#### Work instruction:
I'd like an exact copy of every line from the start of the entries below through the line containing "ориентир на здоровое питание и занят", please.

**********

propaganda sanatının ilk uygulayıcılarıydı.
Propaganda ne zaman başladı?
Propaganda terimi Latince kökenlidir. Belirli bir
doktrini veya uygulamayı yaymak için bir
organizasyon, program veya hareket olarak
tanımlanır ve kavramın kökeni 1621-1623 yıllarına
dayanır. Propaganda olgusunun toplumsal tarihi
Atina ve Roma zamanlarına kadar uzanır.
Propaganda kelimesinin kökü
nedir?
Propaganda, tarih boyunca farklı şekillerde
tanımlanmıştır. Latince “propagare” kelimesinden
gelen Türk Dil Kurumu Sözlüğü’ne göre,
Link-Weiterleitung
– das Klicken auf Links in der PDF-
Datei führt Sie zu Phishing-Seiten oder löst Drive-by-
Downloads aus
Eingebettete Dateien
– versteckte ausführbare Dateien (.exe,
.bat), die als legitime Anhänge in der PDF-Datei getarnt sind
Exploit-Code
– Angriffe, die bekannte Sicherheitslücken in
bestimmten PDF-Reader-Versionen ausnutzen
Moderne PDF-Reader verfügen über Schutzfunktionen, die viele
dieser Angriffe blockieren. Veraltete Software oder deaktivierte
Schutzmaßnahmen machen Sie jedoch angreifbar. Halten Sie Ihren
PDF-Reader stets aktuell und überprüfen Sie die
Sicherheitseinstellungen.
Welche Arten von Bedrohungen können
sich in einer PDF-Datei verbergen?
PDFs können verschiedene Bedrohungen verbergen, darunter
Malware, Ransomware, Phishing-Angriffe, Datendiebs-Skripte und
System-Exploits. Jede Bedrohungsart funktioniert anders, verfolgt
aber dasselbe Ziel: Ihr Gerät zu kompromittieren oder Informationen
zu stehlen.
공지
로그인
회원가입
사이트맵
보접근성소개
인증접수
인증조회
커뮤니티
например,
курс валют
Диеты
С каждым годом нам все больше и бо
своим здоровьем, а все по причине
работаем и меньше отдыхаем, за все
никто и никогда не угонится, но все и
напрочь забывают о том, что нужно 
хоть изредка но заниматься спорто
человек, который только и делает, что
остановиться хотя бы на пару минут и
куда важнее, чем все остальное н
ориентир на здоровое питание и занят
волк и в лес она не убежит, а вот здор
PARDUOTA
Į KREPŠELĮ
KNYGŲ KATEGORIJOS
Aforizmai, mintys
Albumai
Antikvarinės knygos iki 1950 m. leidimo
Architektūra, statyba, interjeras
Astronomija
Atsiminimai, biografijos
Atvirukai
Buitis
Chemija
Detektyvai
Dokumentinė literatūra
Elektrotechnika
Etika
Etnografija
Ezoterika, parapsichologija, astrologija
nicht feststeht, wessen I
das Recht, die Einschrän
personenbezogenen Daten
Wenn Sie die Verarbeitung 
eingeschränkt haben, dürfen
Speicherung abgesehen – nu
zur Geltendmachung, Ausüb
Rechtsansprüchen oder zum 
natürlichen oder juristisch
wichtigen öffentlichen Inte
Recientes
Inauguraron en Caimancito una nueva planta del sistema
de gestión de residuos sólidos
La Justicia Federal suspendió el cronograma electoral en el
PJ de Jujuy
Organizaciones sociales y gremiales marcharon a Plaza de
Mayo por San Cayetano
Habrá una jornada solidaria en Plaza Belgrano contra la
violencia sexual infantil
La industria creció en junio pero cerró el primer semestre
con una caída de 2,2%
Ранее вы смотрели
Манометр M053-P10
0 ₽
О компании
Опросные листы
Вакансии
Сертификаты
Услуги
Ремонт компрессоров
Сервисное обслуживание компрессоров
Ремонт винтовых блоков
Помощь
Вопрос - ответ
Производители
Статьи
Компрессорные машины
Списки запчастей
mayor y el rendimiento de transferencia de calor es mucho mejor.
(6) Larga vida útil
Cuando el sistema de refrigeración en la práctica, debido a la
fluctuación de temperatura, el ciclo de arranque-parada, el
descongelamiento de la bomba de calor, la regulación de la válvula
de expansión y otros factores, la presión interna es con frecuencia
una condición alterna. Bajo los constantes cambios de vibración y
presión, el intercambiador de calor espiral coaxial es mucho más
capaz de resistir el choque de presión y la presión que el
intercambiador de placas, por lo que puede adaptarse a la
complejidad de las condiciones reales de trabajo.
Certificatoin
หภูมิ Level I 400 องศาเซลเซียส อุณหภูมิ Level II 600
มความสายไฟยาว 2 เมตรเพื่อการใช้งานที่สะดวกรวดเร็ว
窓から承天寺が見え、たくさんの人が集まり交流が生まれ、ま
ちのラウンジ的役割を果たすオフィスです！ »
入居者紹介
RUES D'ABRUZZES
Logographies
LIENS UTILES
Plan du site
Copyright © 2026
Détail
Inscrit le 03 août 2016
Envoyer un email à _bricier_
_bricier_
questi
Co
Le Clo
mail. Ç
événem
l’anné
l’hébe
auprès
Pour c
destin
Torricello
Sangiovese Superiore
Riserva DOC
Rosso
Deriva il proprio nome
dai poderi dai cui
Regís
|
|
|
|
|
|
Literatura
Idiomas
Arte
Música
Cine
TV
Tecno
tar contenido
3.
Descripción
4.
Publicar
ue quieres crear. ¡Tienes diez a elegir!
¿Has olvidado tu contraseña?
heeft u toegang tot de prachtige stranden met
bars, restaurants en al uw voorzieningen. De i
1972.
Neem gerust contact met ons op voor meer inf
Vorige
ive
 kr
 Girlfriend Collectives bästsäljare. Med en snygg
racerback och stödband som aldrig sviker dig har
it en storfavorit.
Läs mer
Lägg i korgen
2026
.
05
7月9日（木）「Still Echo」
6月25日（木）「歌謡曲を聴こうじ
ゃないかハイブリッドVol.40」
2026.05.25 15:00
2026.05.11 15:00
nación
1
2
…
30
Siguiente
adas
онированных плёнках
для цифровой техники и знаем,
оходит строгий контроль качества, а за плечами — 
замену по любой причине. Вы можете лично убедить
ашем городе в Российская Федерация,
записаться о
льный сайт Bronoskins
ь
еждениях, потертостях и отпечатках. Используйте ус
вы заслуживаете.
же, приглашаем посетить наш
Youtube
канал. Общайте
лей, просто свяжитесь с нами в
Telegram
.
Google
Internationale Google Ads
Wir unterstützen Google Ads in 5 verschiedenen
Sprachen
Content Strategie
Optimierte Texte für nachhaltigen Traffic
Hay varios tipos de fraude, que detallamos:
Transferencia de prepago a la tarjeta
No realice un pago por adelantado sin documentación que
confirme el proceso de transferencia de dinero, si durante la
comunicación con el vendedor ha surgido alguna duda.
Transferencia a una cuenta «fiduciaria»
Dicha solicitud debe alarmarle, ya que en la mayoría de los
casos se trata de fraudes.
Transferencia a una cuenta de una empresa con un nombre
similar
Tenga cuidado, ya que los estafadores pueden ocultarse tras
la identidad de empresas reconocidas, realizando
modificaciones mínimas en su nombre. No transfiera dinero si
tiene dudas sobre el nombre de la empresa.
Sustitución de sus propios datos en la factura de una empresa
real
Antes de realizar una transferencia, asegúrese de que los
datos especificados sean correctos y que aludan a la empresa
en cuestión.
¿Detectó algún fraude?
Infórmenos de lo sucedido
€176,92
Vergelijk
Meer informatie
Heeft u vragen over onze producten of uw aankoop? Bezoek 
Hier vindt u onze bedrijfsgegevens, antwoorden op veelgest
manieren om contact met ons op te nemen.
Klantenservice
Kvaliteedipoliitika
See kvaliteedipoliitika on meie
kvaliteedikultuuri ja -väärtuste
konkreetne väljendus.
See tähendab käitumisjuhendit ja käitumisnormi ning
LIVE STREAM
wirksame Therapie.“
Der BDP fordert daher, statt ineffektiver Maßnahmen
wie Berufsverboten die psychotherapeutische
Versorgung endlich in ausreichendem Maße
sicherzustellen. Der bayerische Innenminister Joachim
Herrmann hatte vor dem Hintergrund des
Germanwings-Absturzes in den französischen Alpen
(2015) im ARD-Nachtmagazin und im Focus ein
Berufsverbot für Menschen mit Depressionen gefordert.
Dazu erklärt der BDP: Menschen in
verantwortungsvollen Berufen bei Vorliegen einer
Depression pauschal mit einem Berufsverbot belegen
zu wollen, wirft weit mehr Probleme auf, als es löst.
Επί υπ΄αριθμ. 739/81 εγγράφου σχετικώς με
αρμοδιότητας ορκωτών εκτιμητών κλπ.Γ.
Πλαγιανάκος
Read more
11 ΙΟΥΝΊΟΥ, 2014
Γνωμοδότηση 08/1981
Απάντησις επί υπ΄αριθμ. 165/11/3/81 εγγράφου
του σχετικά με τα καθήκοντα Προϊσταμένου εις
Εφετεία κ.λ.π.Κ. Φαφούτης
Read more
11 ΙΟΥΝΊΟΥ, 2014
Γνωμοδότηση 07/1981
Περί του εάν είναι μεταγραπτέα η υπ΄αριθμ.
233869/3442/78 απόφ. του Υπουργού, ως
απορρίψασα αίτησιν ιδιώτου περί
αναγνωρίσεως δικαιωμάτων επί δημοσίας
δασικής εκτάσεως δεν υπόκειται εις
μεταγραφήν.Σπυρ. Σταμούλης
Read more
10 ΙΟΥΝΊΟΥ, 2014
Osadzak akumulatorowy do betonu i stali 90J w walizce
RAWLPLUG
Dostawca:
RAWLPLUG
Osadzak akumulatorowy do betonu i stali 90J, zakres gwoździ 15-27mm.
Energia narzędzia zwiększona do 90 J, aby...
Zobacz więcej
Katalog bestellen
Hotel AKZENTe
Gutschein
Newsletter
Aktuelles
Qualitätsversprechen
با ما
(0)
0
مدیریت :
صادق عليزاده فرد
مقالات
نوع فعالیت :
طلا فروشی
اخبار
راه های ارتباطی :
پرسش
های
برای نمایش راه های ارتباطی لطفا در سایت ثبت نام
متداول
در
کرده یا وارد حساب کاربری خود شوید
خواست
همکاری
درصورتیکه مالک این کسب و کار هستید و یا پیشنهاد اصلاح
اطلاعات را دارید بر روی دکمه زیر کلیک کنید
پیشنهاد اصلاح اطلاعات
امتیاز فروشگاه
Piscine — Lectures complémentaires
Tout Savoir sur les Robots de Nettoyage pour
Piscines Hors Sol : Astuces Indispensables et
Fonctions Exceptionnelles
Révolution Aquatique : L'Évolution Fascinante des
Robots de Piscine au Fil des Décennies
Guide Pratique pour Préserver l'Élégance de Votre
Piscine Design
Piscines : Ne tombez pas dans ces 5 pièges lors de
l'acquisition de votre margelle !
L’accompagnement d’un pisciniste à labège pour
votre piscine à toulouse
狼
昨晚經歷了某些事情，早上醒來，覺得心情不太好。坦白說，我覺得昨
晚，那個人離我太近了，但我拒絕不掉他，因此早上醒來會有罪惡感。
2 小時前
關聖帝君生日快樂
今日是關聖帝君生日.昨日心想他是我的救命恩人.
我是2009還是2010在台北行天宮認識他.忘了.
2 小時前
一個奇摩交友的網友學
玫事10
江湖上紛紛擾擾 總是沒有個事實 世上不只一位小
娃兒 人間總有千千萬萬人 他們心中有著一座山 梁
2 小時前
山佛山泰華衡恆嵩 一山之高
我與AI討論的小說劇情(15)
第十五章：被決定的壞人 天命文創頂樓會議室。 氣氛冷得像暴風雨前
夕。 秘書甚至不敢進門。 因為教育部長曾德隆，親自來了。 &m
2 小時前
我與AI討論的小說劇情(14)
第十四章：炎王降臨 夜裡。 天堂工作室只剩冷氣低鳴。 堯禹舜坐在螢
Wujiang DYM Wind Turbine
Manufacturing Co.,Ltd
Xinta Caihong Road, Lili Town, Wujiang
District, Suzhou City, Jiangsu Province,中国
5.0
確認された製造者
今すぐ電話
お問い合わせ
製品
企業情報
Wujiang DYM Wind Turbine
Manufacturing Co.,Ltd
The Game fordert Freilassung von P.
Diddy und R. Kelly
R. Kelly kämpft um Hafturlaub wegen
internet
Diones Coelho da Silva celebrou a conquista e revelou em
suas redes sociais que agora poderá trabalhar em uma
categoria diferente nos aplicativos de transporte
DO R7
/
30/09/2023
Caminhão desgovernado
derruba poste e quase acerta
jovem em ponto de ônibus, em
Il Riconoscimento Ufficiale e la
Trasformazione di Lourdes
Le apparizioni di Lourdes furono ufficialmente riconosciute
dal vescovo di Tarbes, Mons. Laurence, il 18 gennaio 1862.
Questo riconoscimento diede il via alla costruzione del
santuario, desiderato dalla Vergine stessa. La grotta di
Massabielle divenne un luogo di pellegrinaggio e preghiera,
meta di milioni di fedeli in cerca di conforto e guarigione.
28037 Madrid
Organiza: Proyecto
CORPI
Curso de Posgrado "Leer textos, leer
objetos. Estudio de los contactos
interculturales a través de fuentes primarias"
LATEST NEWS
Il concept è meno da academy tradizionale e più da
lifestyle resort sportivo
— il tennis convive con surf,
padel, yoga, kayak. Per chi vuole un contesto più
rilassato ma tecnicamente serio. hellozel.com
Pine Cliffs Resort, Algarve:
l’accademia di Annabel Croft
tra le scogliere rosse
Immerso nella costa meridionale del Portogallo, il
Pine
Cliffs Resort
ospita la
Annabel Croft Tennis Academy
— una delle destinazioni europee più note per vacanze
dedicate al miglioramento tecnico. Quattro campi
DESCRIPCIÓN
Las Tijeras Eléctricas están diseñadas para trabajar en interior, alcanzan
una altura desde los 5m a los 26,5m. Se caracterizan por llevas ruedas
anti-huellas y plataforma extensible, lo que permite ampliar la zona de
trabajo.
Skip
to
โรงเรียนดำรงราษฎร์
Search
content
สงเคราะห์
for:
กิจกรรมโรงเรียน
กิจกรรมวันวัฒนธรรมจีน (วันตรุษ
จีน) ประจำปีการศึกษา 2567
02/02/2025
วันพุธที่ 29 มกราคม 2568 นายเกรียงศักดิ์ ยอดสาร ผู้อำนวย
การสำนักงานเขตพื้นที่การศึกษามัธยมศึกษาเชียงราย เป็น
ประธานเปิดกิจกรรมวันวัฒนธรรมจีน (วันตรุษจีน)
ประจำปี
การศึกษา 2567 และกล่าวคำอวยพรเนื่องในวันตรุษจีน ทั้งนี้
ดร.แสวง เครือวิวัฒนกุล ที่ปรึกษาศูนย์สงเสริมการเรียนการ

**********

#### Output of the exercise:
propaganda sanatının ilk uygulayıcılarıydı.
Propaganda ne zaman başladı?
Propaganda terimi Latince kökenlidir. Belirli bir
doktrini veya uygulamayı yaymak için bir
organizasyon, program veya hareket olarak
tanımlanır ve kavramın kökeni 1621-1623 yıllarına
dayanır. Propaganda olgusunun toplumsal tarihi
Atina ve Roma zamanlarına kadar uzanır.
Propaganda kelimesinin kökü
nedir?
Propaganda, tarih boyunca farklı şekillerde
tanımlanmıştır. Latince “propagare” kelimesinden
gelen Türk Dil Kurumu Sözlüğü’ne göre,
Link-Weiterleitung
– das Klicken auf Links in der PDF-
Datei führt Sie zu Phishing-Seiten oder löst Drive-by-
Downloads aus
Eingebettete Dateien
– versteckte ausführbare Dateien (.exe,
.bat), die als legitime Anhänge in der PDF-Datei getarnt sind
Exploit-Code
– Angriffe, die bekannte Sicherheitslücken in
bestimmten PDF-Reader-Versionen ausnutzen
Moderne PDF-Reader verfügen über Schutzfunktionen, die viele
dieser Angriffe blockieren. Veraltete Software oder deaktivierte
Schutzmaßnahmen machen Sie jedoch angreifbar. Halten Sie Ihren
PDF-Reader stets aktuell und überprüfen Sie die
Sicherheitseinstellungen.
Welche Arten von Bedrohungen können
sich in einer PDF-Datei verbergen?
PDFs können verschiedene Bedrohungen verbergen, darunter
Malware, Ransomware, Phishing-Angriffe, Datendiebs-Skripte und
System-Exploits. Jede Bedrohungsart funktioniert anders, verfolgt
aber dasselbe Ziel: Ihr Gerät zu kompromittieren oder Informationen
zu stehlen.
공지
로그인
회원가입
사이트맵
보접근성소개
인증접수
인증조회
커뮤니티
например,
курс валют
Диеты
С каждым годом нам все больше и бо
своим здоровьем, а все по причине
работаем и меньше отдыхаем, за все
никто и никогда не угонится, но все и
напрочь забывают о том, что нужно 
хоть изредка но заниматься спорто
человек, который только и делает, что
остановиться хотя бы на пару минут и
куда важнее, чем все остальное н
ориентир на здоровое питание и занят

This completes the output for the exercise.